Data in this exercise
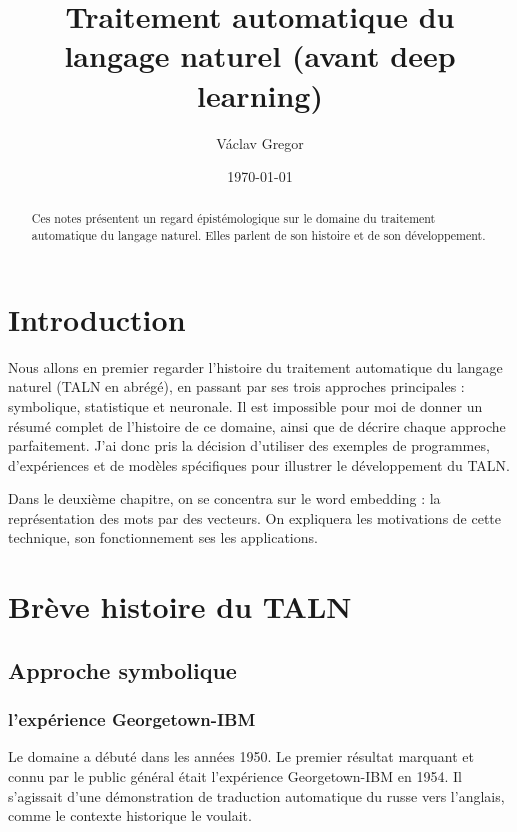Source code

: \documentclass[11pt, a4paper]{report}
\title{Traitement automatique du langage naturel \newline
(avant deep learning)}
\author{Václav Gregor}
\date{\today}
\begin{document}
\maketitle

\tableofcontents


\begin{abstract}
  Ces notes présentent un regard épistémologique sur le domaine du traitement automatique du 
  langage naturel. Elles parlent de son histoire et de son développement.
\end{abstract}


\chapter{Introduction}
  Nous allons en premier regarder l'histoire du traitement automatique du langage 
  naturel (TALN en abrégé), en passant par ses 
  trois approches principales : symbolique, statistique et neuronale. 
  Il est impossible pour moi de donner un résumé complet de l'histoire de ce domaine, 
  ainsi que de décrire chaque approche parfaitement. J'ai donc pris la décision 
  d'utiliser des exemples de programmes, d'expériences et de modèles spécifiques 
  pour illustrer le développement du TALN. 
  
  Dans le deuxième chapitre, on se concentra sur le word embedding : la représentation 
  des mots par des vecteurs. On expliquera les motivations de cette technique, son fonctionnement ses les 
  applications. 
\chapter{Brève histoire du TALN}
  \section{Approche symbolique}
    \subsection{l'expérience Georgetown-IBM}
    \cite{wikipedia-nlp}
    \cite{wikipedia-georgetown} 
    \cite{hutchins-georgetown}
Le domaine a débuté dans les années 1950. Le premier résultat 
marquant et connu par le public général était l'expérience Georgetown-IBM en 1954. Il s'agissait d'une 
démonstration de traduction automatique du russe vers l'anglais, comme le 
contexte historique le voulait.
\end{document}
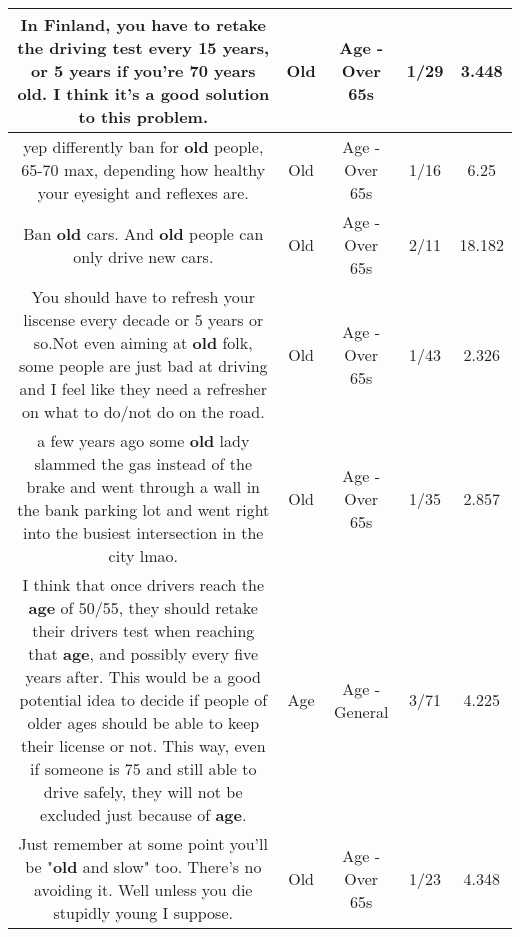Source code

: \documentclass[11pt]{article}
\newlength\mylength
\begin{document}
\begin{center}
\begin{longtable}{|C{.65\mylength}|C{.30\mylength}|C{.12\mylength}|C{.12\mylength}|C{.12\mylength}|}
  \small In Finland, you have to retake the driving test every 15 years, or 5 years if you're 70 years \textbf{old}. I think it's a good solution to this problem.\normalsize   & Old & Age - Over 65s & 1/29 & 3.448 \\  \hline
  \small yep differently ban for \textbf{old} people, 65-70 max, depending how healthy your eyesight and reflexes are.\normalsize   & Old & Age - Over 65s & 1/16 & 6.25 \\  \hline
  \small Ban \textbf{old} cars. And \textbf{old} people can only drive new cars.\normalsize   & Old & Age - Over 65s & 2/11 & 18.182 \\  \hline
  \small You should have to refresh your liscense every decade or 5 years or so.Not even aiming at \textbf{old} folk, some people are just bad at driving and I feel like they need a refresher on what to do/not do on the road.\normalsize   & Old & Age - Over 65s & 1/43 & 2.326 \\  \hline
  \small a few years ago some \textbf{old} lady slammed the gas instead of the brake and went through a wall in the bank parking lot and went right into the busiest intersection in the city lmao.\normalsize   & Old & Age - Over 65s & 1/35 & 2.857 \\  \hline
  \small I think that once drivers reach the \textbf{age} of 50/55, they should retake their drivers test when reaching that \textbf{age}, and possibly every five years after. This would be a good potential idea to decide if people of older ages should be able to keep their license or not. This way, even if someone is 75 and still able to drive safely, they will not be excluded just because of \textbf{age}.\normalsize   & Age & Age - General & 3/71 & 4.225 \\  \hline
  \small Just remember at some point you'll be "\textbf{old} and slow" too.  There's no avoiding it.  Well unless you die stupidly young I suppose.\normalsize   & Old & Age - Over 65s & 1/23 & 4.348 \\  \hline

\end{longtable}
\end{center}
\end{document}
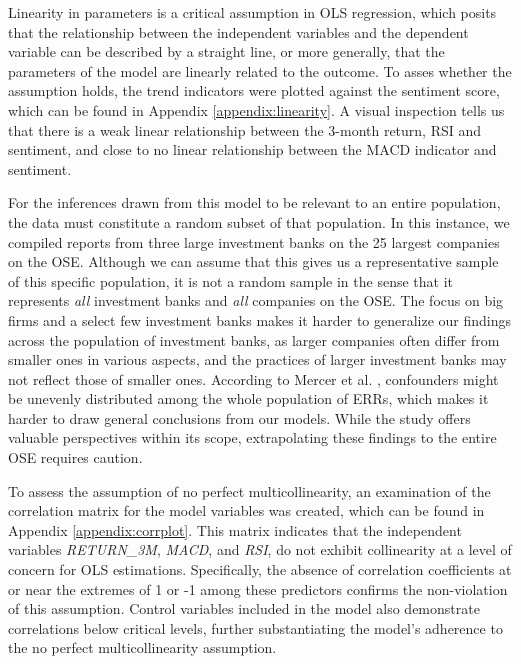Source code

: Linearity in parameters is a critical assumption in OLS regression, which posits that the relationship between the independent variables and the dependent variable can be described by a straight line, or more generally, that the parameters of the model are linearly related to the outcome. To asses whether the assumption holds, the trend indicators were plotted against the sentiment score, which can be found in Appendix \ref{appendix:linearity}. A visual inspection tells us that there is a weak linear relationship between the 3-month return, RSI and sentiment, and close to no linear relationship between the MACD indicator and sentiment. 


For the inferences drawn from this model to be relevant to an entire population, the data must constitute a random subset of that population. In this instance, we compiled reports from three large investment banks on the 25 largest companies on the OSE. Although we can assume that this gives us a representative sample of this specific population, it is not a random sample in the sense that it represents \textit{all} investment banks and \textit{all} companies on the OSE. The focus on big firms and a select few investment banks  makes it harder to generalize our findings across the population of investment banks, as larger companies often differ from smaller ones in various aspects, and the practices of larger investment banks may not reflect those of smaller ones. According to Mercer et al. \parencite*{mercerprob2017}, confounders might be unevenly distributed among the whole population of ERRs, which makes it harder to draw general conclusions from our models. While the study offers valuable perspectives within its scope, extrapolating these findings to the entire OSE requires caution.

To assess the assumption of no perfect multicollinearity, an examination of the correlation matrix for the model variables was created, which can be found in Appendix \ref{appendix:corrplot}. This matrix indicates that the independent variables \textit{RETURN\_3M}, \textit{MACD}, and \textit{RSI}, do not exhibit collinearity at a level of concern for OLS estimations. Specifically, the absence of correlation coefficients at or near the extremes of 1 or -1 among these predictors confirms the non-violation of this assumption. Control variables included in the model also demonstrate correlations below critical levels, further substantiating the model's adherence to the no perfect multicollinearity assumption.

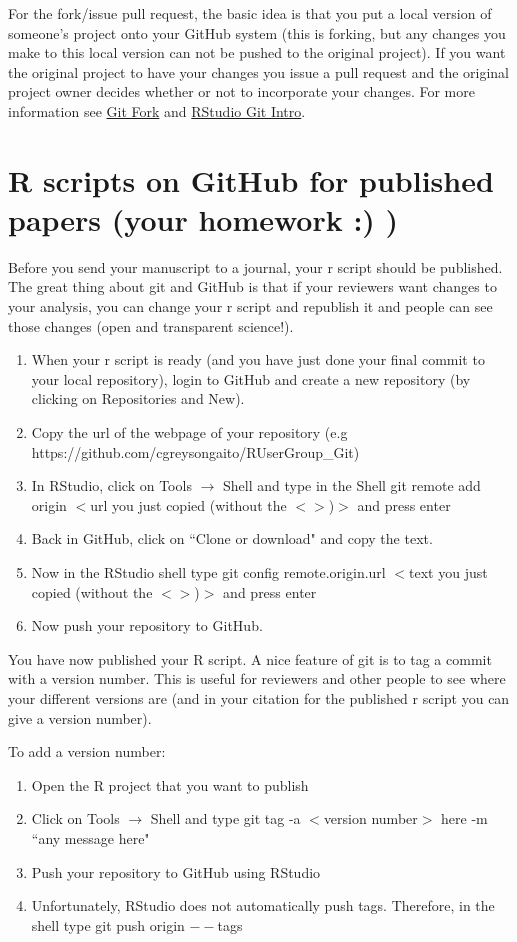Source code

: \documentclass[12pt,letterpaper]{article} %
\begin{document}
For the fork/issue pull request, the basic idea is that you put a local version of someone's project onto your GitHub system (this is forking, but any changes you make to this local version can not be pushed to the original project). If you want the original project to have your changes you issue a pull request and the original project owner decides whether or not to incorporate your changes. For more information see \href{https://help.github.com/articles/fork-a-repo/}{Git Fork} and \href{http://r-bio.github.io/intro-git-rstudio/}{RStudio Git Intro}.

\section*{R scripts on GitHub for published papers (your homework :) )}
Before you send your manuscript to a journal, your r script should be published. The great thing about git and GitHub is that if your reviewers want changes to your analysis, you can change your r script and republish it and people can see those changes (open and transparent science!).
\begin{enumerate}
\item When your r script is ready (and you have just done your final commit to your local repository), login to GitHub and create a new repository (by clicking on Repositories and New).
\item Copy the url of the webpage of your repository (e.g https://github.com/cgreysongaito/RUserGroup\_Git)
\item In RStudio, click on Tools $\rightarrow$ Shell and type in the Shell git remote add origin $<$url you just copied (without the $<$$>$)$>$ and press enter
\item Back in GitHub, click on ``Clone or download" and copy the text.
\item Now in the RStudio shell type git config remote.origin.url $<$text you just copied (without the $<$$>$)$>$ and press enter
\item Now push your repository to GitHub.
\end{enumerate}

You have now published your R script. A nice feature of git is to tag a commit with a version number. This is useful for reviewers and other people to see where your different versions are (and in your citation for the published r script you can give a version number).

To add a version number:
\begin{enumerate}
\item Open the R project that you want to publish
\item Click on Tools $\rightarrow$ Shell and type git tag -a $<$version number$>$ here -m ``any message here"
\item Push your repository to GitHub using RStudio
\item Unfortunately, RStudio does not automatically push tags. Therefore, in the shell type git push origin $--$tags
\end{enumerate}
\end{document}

What is expected
Among the entries above, tally each line with the string "documentclass" and state that figure only.

Answer to the exercise
3